====== INPUT MATERIAL

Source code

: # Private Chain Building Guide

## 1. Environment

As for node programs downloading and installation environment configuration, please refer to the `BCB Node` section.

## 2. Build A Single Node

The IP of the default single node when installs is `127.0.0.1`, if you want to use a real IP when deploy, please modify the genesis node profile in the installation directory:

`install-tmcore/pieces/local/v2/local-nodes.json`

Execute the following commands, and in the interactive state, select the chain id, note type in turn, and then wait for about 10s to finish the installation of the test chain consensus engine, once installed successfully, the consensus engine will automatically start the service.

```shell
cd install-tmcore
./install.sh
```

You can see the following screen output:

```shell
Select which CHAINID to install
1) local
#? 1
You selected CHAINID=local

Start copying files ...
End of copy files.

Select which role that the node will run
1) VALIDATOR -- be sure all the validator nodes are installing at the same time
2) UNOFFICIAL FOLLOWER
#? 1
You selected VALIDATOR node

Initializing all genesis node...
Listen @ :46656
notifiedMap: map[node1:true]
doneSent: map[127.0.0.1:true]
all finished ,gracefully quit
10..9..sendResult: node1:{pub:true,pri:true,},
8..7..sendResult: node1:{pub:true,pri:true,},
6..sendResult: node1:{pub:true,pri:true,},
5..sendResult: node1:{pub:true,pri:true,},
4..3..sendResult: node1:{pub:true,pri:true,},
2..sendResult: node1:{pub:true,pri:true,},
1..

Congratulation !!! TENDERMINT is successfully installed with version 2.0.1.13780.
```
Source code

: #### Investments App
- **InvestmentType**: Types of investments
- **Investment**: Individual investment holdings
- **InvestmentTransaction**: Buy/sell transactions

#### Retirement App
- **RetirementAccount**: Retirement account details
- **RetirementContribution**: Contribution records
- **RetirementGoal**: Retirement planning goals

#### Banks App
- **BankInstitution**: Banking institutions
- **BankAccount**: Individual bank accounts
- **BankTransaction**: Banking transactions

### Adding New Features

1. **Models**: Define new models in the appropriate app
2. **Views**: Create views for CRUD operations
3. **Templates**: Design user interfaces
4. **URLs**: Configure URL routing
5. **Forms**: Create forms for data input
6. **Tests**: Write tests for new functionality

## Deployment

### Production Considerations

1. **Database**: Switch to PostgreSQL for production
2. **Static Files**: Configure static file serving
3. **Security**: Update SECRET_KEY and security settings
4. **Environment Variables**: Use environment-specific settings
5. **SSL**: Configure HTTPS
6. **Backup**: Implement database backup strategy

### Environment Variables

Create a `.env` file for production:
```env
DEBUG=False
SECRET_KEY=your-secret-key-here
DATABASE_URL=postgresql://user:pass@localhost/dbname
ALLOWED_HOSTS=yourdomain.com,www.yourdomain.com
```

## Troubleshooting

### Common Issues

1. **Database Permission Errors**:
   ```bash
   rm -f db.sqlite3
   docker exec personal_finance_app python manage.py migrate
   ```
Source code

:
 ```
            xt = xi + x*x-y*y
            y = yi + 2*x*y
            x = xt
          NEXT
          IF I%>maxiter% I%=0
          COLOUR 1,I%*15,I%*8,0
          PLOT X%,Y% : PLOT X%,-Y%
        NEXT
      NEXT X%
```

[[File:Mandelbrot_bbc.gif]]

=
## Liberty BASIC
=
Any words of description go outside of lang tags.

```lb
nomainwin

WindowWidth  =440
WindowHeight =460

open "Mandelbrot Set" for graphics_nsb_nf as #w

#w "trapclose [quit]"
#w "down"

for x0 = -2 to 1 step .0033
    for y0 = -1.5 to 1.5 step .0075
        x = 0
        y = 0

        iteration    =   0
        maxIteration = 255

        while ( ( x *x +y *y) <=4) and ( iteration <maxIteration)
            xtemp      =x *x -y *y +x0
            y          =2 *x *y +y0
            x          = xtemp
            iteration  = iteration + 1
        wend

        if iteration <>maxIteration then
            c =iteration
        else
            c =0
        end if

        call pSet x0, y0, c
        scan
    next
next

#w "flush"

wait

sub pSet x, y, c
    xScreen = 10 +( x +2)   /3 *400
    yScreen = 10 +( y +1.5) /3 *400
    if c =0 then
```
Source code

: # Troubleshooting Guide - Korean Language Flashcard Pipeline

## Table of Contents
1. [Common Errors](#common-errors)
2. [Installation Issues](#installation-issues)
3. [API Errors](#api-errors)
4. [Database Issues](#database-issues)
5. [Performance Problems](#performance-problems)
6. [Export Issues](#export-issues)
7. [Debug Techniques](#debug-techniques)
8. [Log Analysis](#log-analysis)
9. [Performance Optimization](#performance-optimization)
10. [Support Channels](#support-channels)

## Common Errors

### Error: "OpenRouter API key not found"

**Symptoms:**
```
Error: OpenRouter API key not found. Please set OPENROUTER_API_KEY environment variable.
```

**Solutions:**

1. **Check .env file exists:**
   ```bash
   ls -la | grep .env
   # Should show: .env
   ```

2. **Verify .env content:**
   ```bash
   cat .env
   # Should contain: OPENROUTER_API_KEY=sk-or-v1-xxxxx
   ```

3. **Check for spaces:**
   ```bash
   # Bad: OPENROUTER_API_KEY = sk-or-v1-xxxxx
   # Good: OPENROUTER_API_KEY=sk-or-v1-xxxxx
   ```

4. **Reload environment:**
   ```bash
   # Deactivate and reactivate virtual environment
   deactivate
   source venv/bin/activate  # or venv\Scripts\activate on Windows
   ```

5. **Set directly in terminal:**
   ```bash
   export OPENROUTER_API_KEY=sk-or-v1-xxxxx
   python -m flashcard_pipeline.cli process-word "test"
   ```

============

→ TASK BRIEF
What lines above contain "python"? Copy them out.

→ WRITTEN RESPONSE
   docker exec personal_finance_app python manage.py migrate
   python -m flashcard_pipeline.cli process-word "test"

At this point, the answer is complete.